Transcribed page contents:

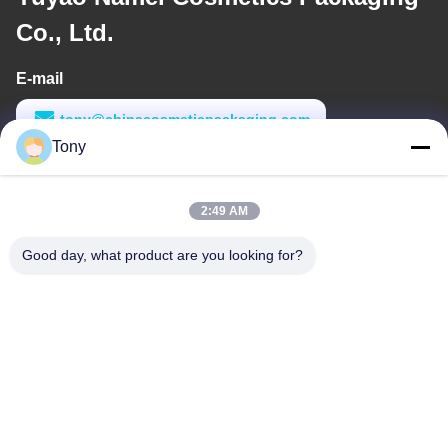
Co., Ltd.
E-mail
tony@chinacosmeticpackaging.com
Tony
Werktijd
8:00-17:00
2:49 AM
Ons adres
Good day, what product are you looking for?
Adres
No. 8 Xiadalu, Nijialu Village, Simen Town, Yuyao City, Ningbo,
China
Telefoon
86--19012893906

Job:
Transcribe every entry exactly, omitting pictures.

Reply:
Co., Ltd.
E-mail
tony@chinacosmeticpackaging.com
Tony
Werktijd
8:00-17:00
2:49 AM
Ons adres
Good day, what product are you looking for?
Adres
No. 8 Xiadalu, Nijialu Village, Simen Town, Yuyao City, Ningbo,
China
Telefoon
86--19012893906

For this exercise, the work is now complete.